For the detection, the protein solution is reverted to RT by adding
the protein probe solution.We started the studies at elevated
temperatures by determining the effect of mAb concentration to the
signal and Tm (Figure S3). Although the mAb concentration had a drastic effect on
the TRL signal level (Figure S3A), no major
effect on Tm was observed at the measured
concentration range (0.5–120 nM) (Figure S3B). Keeping in mind the signal level at RT and heating, we
next tested the anti-CRP mAb (30 nM) and multiple CRP concentrations
(0–150 nM) to observe the optimal protein ratio (Figure S4). The individually assayed two CRP
concentrations (50 and 150 nM) and 30 nM mAb in complex with 150 nM
CRP gave highly similar temperature profiles with Tm values of 56.0 ± 0.5, 58.8 ± 0.2, and 56.0
± 1.0 °C, respectively. These values clearly follow the
CRP melting without any significant information on the interaction.

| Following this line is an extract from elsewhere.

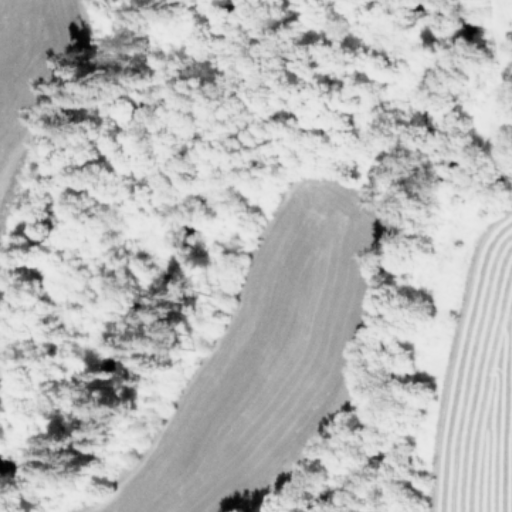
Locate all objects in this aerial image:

On the other hand, the lowest CRP concentration (5 nM) combined with
mAb resulted in a similar Tm to mAb alone:
76.9 ± 1.0 and 77.8 ± 0.2 °C, respectively. No melting
curve could be measured for 5 nM CRP. Interestingly, 50 nM CRP assayed
with mAb gave a two-phase melting curve with Tm values of 58.1 ± 1.2 and 69.2 ± 0.4 °C. The
first phase relates CRP melting, whereas the Tm of the second phase indicates CRP interaction with anti-CRP
mAb (Figure S4A).Unfortunately,
the results obtained with mAb and various CRP concentrations
provided no conclusive information on whether the binding has a measurable
impact on the melting curve. Thus, we hypothesized that these concentrations
might be too high to enable complex monitoring at elevated temperatures.

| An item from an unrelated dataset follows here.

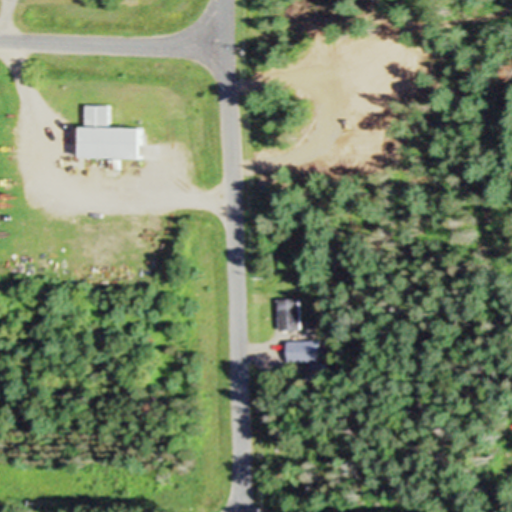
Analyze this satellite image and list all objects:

To study this further, we selected two mAb concentrations (2 nM or
10 nM), which we assayed alone or with 1 and 5 nM or 5 and 10 nM CRP,
respectively. At these concentrations, CRP was undetectable and mAb
gave some measurable TRL signal (Figure S3). As hypothesized, a 4.2-fold TRL signal was measured when 2 nM
mAb was assayed with 5 nM CRP and compared to the mAb alone at 90
°C (data not shown). This indicates that the interaction was
detected, although the calculated Tm for
mAb alone compared to in complex with CRP showed only a minor increase
from 76.8 ± 0.1 to 79.1 ± 0.1 °C, respectively (data
not shown). To study this further, we performed the assay using 10
nM anti-CRP mAb and nonspecific anti-hemoglobin mAb as the control.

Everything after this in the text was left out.